When scheduling appointments, the appointment secretary should advise patients as to what is expected of them financially. For Managed-care patients the co-pay is to be verified with the patient and consequently collected at the time of the visit.
For services performed outside the office (at hospitals or nursing homes), the physician should note the billable services performed and provide this information to the accounts receivables clerk. Responsibility for obtaining this information from the physician and recording it should be assigned to a specific individual.
During the weekly and monthly meeting, the practice administrator should reinforce the front-office policy of collecting for all services at the time of the office visit and set a goal of a 90% collection rate.
Monitoring Insurance Payments
An internal check system should be established to contact an insurance company when a claim is 25 days old.
All claims must be filed no later than five days from the date of service. All rejected claims by the insurance company must be reviewed by the practice administrator and discussed with the billing clerk for resubmission – if appropriate.
File claims electronically. This speeds up the process of getting a claim into the insurance company’s payment system and making amendments to the claim easier. Electronic filing results in efficiency and more accurate information.
Insurance calls should be batched and made weekly with the proper notations and remarks by the employees making the calls.
Many physicians have difficulty realizing that to run a large, successful enterprise they must be concerned with all operations of the business, as well as the medical aspects of the practice. Another acute problem is that as the practice grows, physicians often become unable to perform the routine duties which once gave their practices the control and strength required. This can place the entire practice in a hazardous position.

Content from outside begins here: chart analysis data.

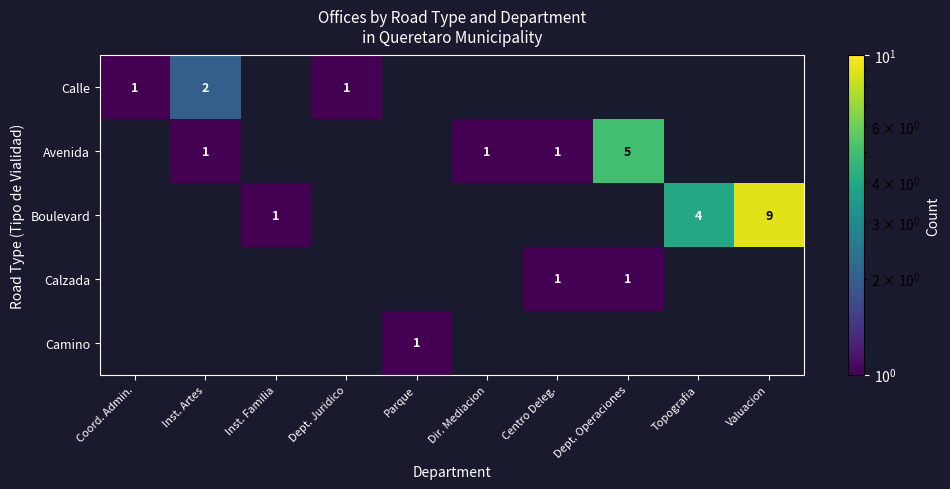

Is it true that Boulevard equals 7 at Topografia?

False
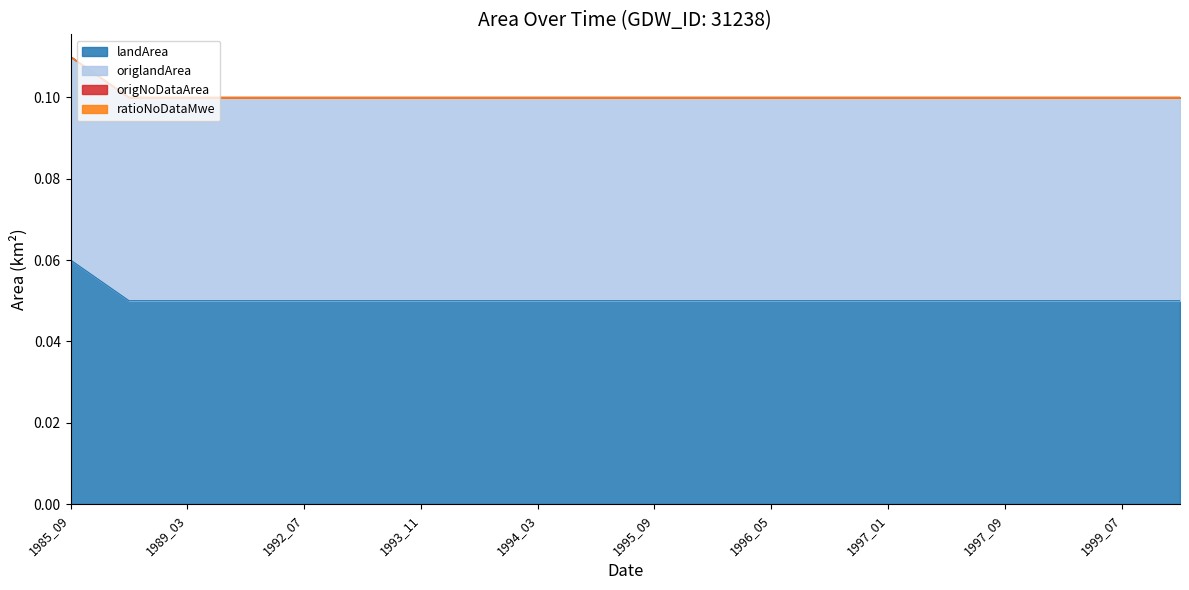

What is the value of the landArea point at the 3rd from the left?

0.1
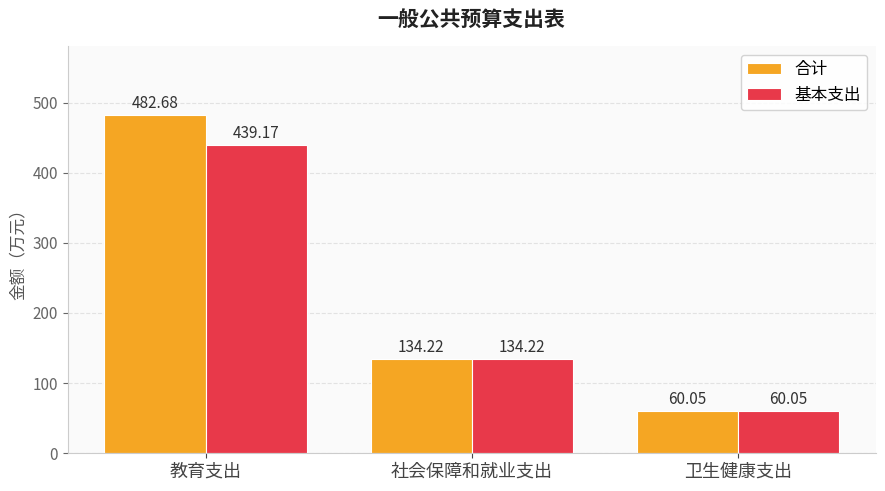

At 教育支出, list the series in order from smallest to largest.

基本支出, 合计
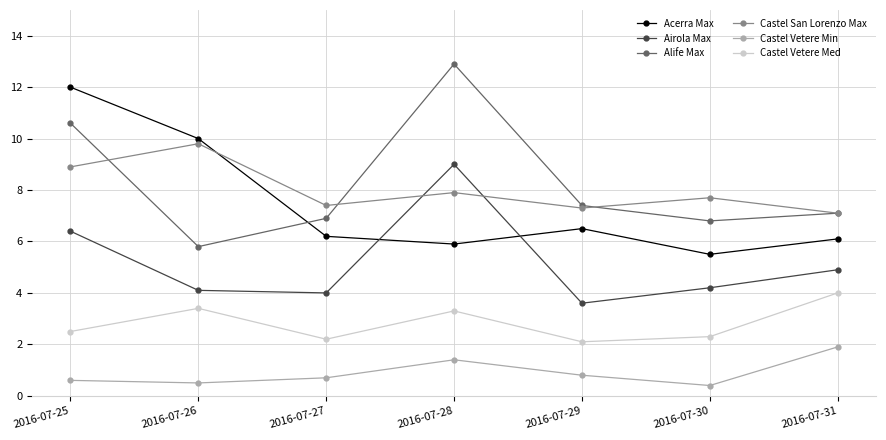

What is the value of the Castel Vetere Med point at the 6th from the left?

2.3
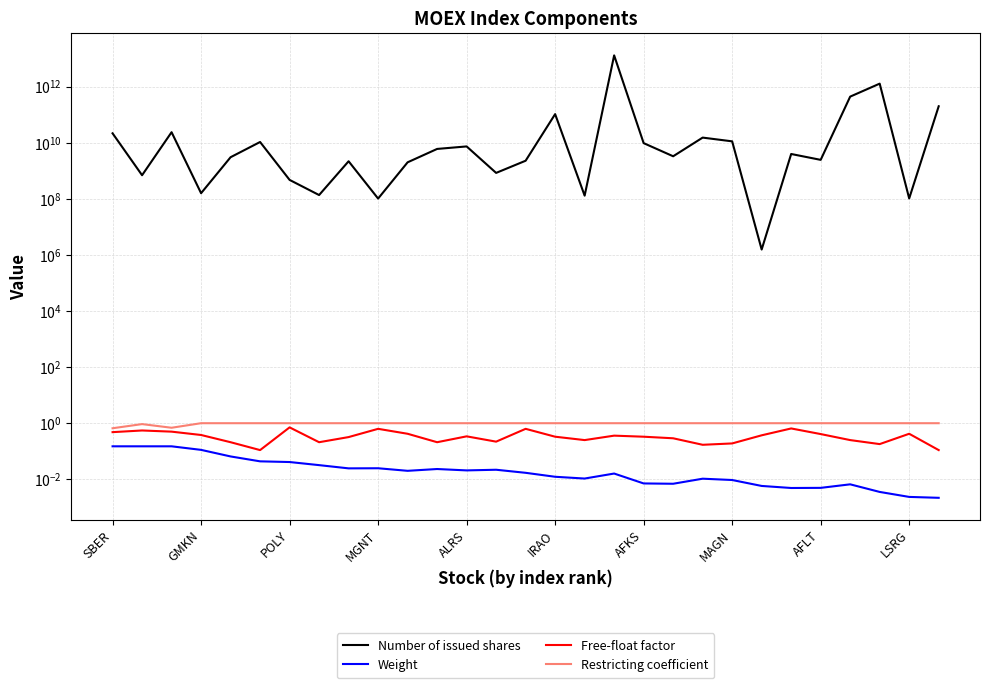

Is the value of Free-float factor at 19 greater than the value of Weight at 28?

Yes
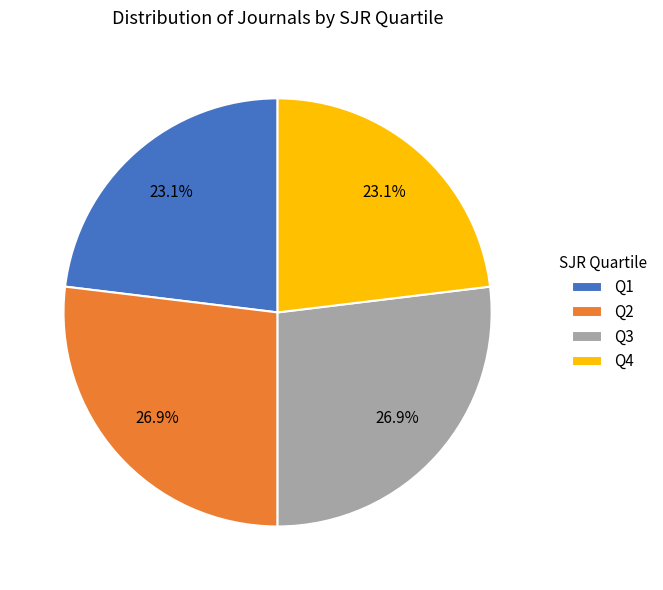

True or false: Q4 accounts for 16% of the total.

False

To empower employees, the physician should establish a weekly or monthly meeting with the practice administrator and the staff to discuss problem situations, solutions to past problems, operational or employee issues, and allow an open forum for employees to make constructive recommendations about the operational scope of their functions.

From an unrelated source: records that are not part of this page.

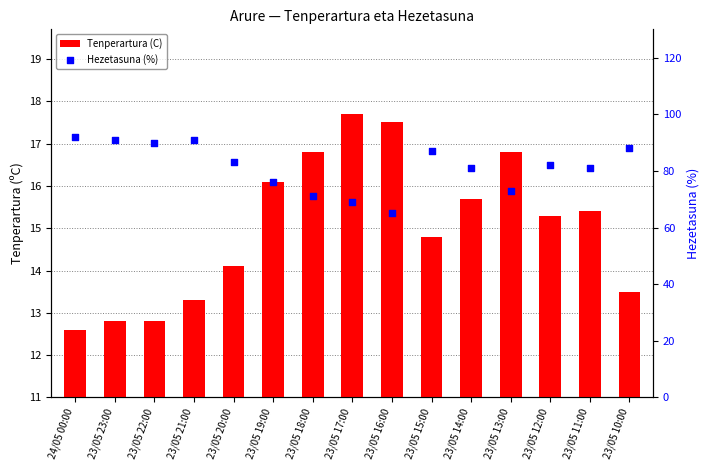

What are all the series names shown in the legend?

Tenperartura (C), Hezetasuna (%)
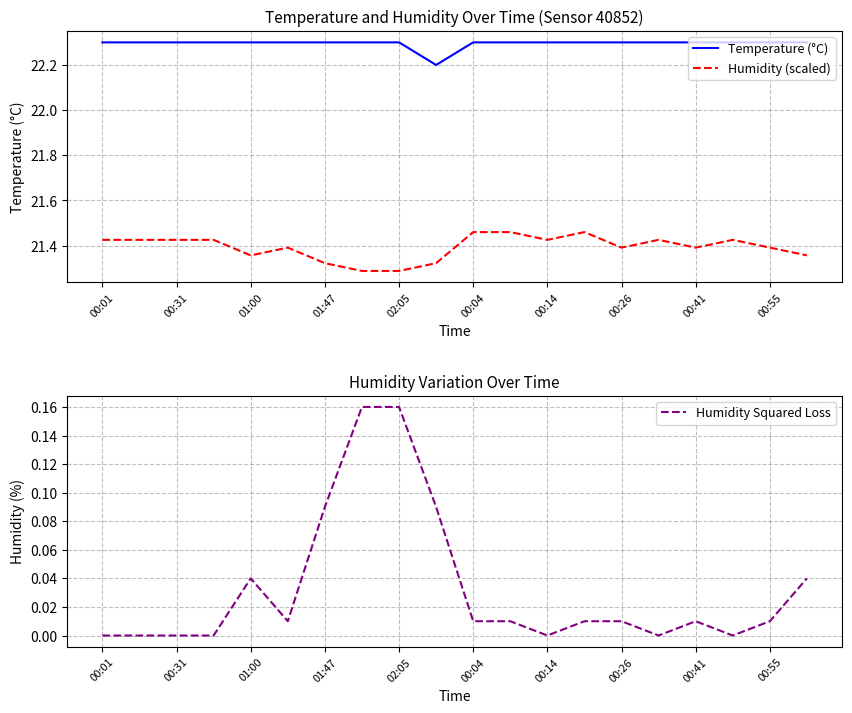

Which series has the largest range (max minus min)?

Humidity (scaled)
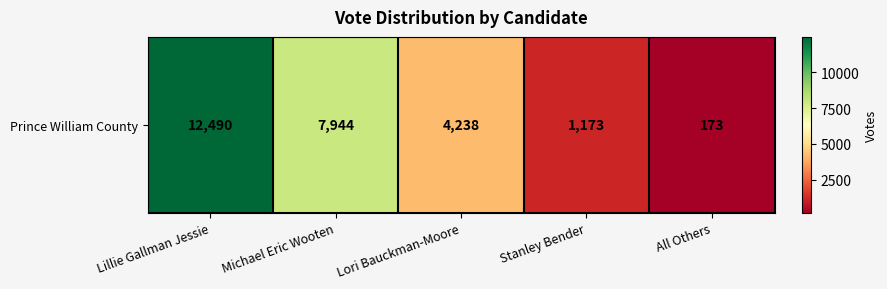

Which label corresponds to the smallest value in the chart?

All Others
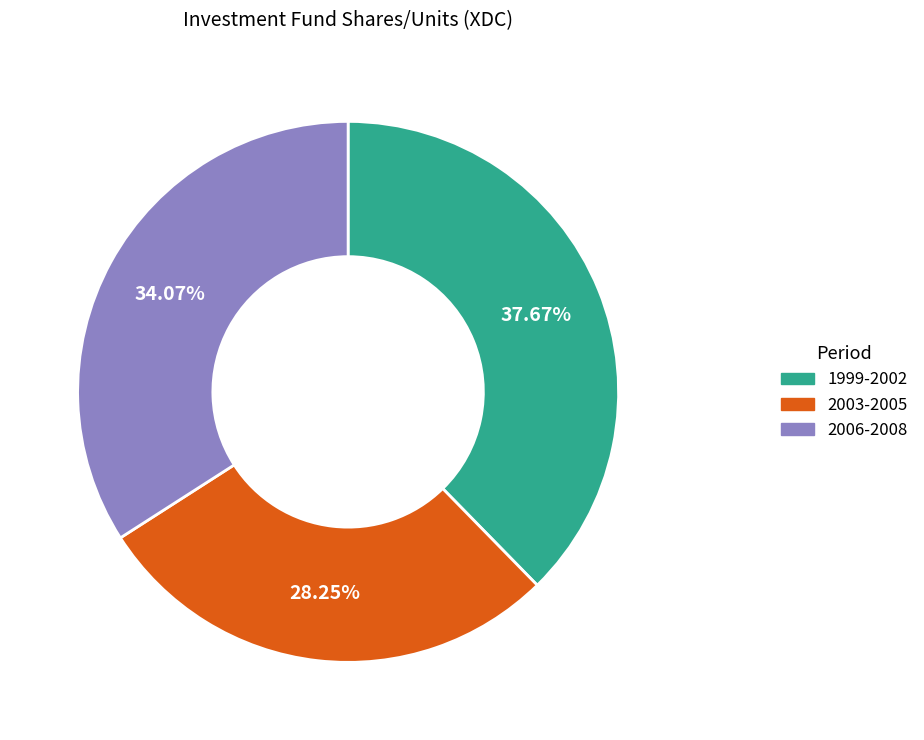

Does any single category account for the majority?

No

The involved physician should periodically stop by employees’ work stations to briefly oversee their functions and inquire as to how they are coming along. If the physician is visible, the perception will be created that the physician is involved in the operational aspects of the practice.
A physician must also recognize that there are certain functions which Internal Control will simply not do. For example:
Internal Control will not analyze or correct a situation. Its purpose is to bring attention to unusual situations. Therefore, it is up to the physician to recognize danger signals.
Internal Control must have employee acceptance. If controls are not established with the direct involvement of the employees, they will become passive resisters, instead of enthusiastic supporters.
The system must be economical! It’s fine to have an airtight system utilizing all the controls we have defined, however it must be efficient and not increase your cost of doing business. The physician should balance the cost of controls with the risk of their absence.
The physician must also keep in mind that the elements of Internal Control are complementary. They are used and tailored to individual degrees to fit each situation. Their collective strength determines whether an adequate structure exists.
All practices with competent personnel and a concerned physician-owner will benefit from a strong system of Internal Control.